Start of EXCERPT TO READ
No matter what your politics, green or mainstream, whether you believe global warming is fact or fiction, whether the summers seem to be drier and the winters wetter, the fact that the population of the United Kingdom has an ever growing desire for air conditioning cannot be denied!
Before we discuss technological ways to save the energy consumed by these room refrigerators we must first understand what air conditioning is and whether it, or comfort cooling, is actually required.
Air conditioning covers many areas but is typically ventilation using the heating, cooling and filtration of fresh air whilst controlling the humidity at the same time. This can be extended further to Close Control Air Conditioning where, as the name suggests, air humidity, temperature and cleanliness are finely controlled and, more often than not, within tight parameters and within very fine tolerances. Whereas Comfort Cooling is at the other end of the spectrum; purely the supply of a refreshing cool air stream to aid comfort of an occupant but may add humidity to the room by the very nature of the cooling process.
How do you decide which one of the above you may require? The rule of thumb we usually use is if you have a draughty building with high ceilings and/or plenty of opening windows then even portable comfort cooling may be a more cost effective method and may be more suitable depending upon your needs. Areas with humidity or mild air pollution critical fixtures, or high quantities of public traffic are typical examples which are not suitable for comfort cooling and, therefore, air conditioning may be required. Whichever you choose I recommend an in-depth survey by a reputable company to fully determine your needs – it may show that you don’t actually need full air conditioning; this saves you all the installation, running and ongoing maintenance costs associated with your proposed installation.
So the first way to save energy is to consult a HVAC professional and see if air conditioning is actually required.
End of EXCERPT TO READ
__PROBLEM SET__
- a) Answer these questions using the air conditioning article:
(i) What does comfort cooling supply, according to the article?
(ii) What kind of building might make portable comfort cooling a more cost-effective method?
(iii) What does the article name as the first way to save energy?
- b) Reproduce the air conditioning article word for word from "Before we discuss" up to and including "cooling, is actually required.".
Start of STORED RECORDS
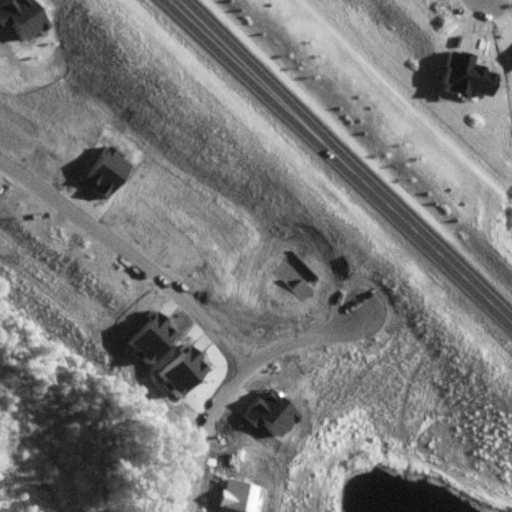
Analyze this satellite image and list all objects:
End of STORED RECORDS
Start of STORED RECORDS
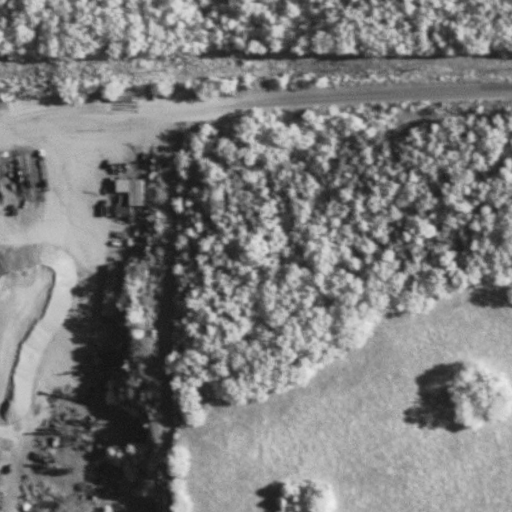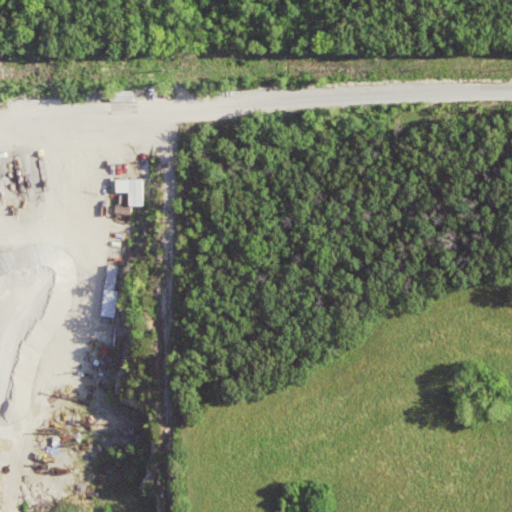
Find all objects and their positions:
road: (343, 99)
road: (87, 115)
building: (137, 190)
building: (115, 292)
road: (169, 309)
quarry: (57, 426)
End of STORED RECORDS
__THE RESULTS__
- a)
(i) A refreshing cool air stream to aid the comfort of an occupant.
(ii) A draughty building with high ceilings and/or plenty of opening windows.
(iii) Consulting a HVAC professional to see if air conditioning is actually required.

- b)
Before we discuss technological ways to save the energy consumed by these room refrigerators we must first understand what air conditioning is and whether it, or comfort cooling, is actually required.